Half of humanity
A Celebration of Women Composers
In the fall of 2016, the Metropolitan Opera House in New York City featured an opera by a woman (Kaija Saariaho’s ethereal “L’Amour de Loin”) for the first time since 1903. Leading up to the premiere of this opera at the MET this statistic seemed to be around every corner, in every newspaper or magazine article, on every radio interview. It was impossible to avoid, as if it were stalking me, and taunted me a little bit more every time it showed up.
Even though I had heard of Saariaho many times I realized I didn’t know any of her compositions and realized it was because I had never heard any of her works performed, live or recorded, so I started doing some digging. After exploring her works I knew that this was a profoundly deserving composer, and this lead me to question and examine my personal level of familiarity and lack of programming of female composers in general.
I began to search for other projects which were consciously leaning towards more progressive programming. I realized that not only was there an overwhelming amount of immensely deserving works by women I had never heard of before, but also that the solution to finding more women composers and programming their works was merely a matter of going out and finding them. Realizing that I wanted to share these amazing works which were new to me to the rest of the world, I felt compelled to choose this topic for my dissertation.
Although women composers are still outnumbered by men, it is evident that more and more women are becoming successful in their careers as composers. More women are being recognized by established institutions, having their works recorded, performed by major orchestras, and receiving honors and commissions. However, it is clear that much work is still to be done before women composers are to be given the same recognition as their male counterparts.
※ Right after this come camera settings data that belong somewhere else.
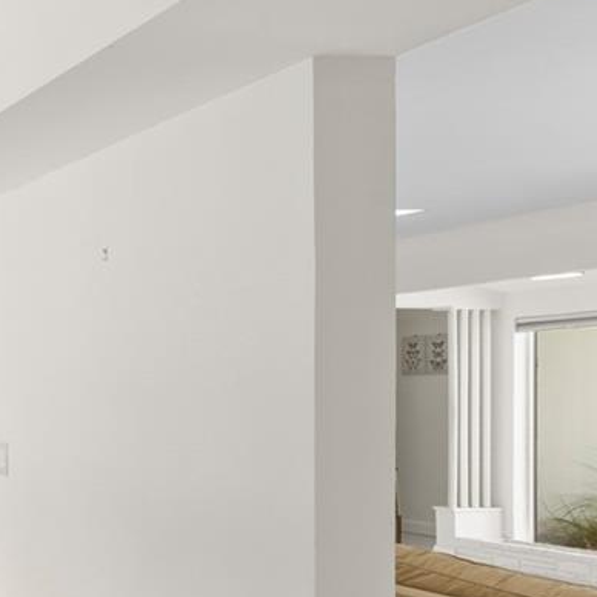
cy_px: 500
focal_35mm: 49
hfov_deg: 23.5
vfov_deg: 33.4
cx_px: -400
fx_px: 956
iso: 100
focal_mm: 14
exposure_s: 1/3
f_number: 11
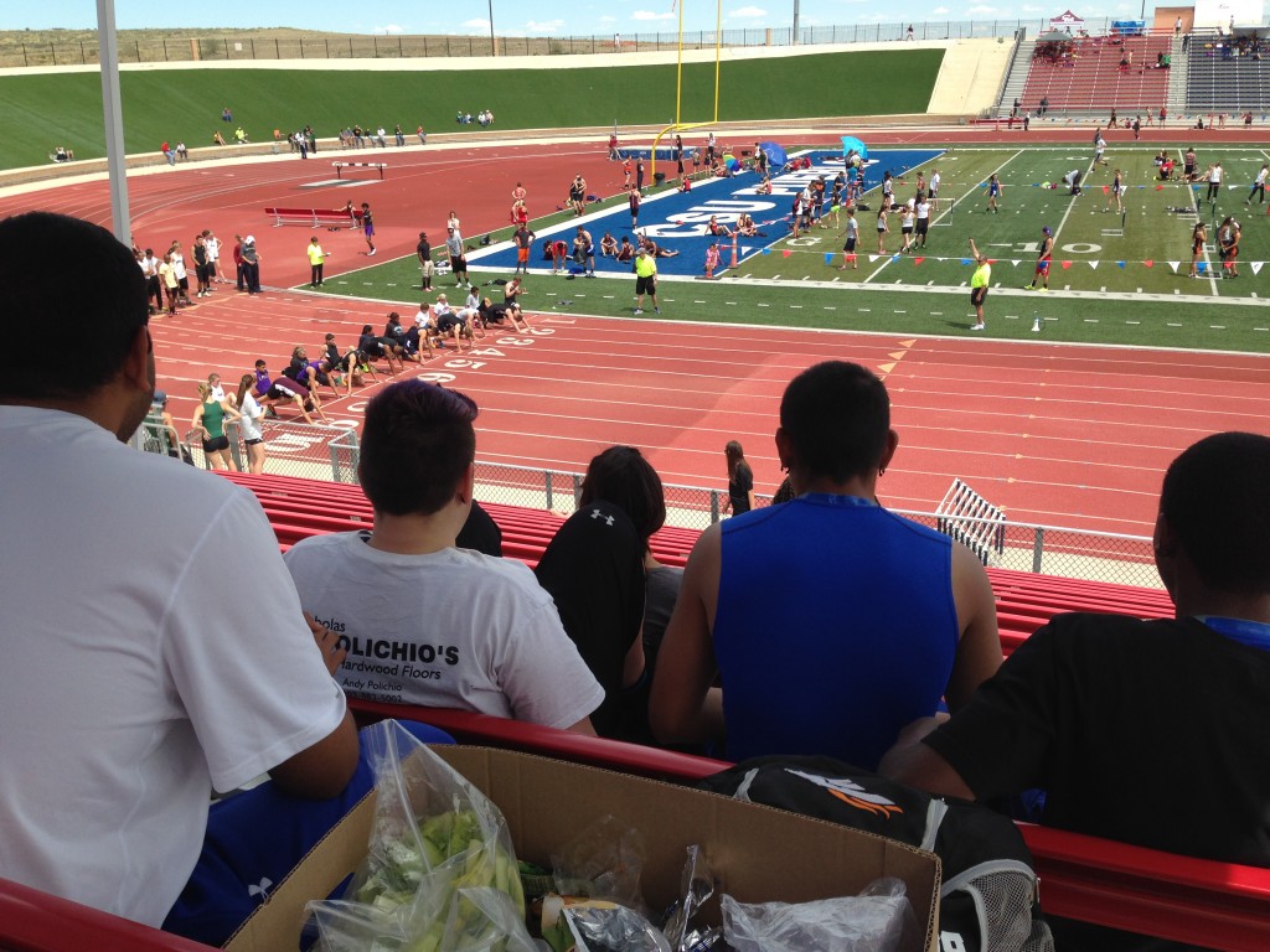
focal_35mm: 33
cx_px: 635
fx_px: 1211
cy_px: 476
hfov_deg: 55.4
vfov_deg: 42.9
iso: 50
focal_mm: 4.12
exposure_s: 1/1232
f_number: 2.4
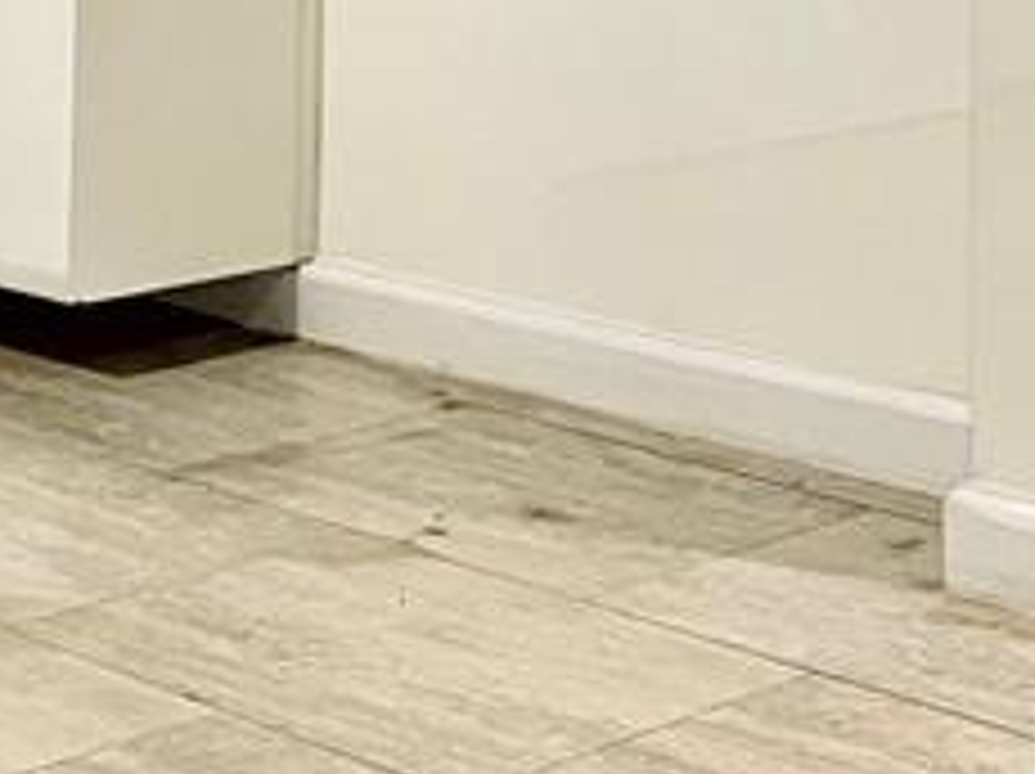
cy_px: -580
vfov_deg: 11.8
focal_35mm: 116
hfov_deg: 15.4
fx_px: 3465
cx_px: 1647
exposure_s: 1/60
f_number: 1.6
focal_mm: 4.2
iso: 160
As a passionate advocate of Women Composers I hope to increase recognition of prominent and lesser-known women, living and deceased, composing high-quality literature. It is my intention to not only make works more accessible but also to bring to everyone’s consciousness the marginalization of women composers in the classical music field and increase awareness of the lack of effort on the part of presenters, organizations, and musicians towards gender equity. It is my hope to energize and mobilize others to create a level playing field on which women composers are fairly represented.
How It Got Its Name:
"HALF OF HUMANITY HAS SOMETHING TO SAY"
Saariaho's “L’Amour de Loin” was the first opera written by a woman to be staged by the Metropolitan Opera in New York in 113 years. In an interview with Jeff Lunden in 2016 she expressed weariness over having to discuss this operatic glass ceiling. "It's kind of ridiculous," she says. "I feel that we should speak about my music and not of me being a woman.” Despite her weariness, Saariaho is keenly aware of the challenges women still face today in the music world. "I've seen it with young women who are battling with the same things I was battling ... 35 years ago," she says. Saariaho says these gender barriers might even cause her to revise her earlier point and speak out despite her weariness on the subject. "Maybe we, then, should speak about it, even if it seems so unbelievable," she says. "You know, half of humanity has something to say."